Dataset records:
--------------------------------------------------

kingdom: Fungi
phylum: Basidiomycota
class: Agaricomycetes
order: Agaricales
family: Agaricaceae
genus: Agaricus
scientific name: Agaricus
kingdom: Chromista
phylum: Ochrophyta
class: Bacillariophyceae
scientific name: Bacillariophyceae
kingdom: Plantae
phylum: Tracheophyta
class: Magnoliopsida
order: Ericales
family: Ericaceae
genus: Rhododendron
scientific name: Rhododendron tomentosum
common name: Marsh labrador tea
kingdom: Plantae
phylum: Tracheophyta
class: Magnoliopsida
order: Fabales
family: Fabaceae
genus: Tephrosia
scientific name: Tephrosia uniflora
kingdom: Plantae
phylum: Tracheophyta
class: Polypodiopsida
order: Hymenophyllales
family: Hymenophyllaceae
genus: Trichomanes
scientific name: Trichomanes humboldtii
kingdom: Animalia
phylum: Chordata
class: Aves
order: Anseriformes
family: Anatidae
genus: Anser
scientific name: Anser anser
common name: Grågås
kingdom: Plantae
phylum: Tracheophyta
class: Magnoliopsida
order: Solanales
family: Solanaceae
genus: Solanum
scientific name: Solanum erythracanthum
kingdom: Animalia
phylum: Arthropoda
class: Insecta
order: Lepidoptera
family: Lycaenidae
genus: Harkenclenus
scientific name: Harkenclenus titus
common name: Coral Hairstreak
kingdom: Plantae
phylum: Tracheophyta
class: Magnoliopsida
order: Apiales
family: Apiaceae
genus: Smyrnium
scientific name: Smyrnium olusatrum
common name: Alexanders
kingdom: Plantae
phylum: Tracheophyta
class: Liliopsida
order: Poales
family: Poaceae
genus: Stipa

--------------------------------------------------

- Instructions to follow:
Return every line of the entries above verbatim, from the first line to the last.

- Solution for this task:
kingdom: Fungi
phylum: Basidiomycota
class: Agaricomycetes
order: Agaricales
family: Agaricaceae
genus: Agaricus
scientific name: Agaricus
kingdom: Chromista
phylum: Ochrophyta
class: Bacillariophyceae
scientific name: Bacillariophyceae
kingdom: Plantae
phylum: Tracheophyta
class: Magnoliopsida
order: Ericales
family: Ericaceae
genus: Rhododendron
scientific name: Rhododendron tomentosum
common name: Marsh labrador tea
kingdom: Plantae
phylum: Tracheophyta
class: Magnoliopsida
order: Fabales
family: Fabaceae
genus: Tephrosia
scientific name: Tephrosia uniflora
kingdom: Plantae
phylum: Tracheophyta
class: Polypodiopsida
order: Hymenophyllales
family: Hymenophyllaceae
genus: Trichomanes
scientific name: Trichomanes humboldtii
kingdom: Animalia
phylum: Chordata
class: Aves
order: Anseriformes
family: Anatidae
genus: Anser
scientific name: Anser anser
common name: Grågås
kingdom: Plantae
phylum: Tracheophyta
class: Magnoliopsida
order: Solanales
family: Solanaceae
genus: Solanum
scientific name: Solanum erythracanthum
kingdom: Animalia
phylum: Arthropoda
class: Insecta
order: Lepidoptera
family: Lycaenidae
genus: Harkenclenus
scientific name: Harkenclenus titus
common name: Coral Hairstreak
kingdom: Plantae
phylum: Tracheophyta
class: Magnoliopsida
order: Apiales
family: Apiaceae
genus: Smyrnium
scientific name: Smyrnium olusatrum
common name: Alexanders
kingdom: Plantae
phylum: Tracheophyta
class: Liliopsida
order: Poales
family: Poaceae
genus: Stipa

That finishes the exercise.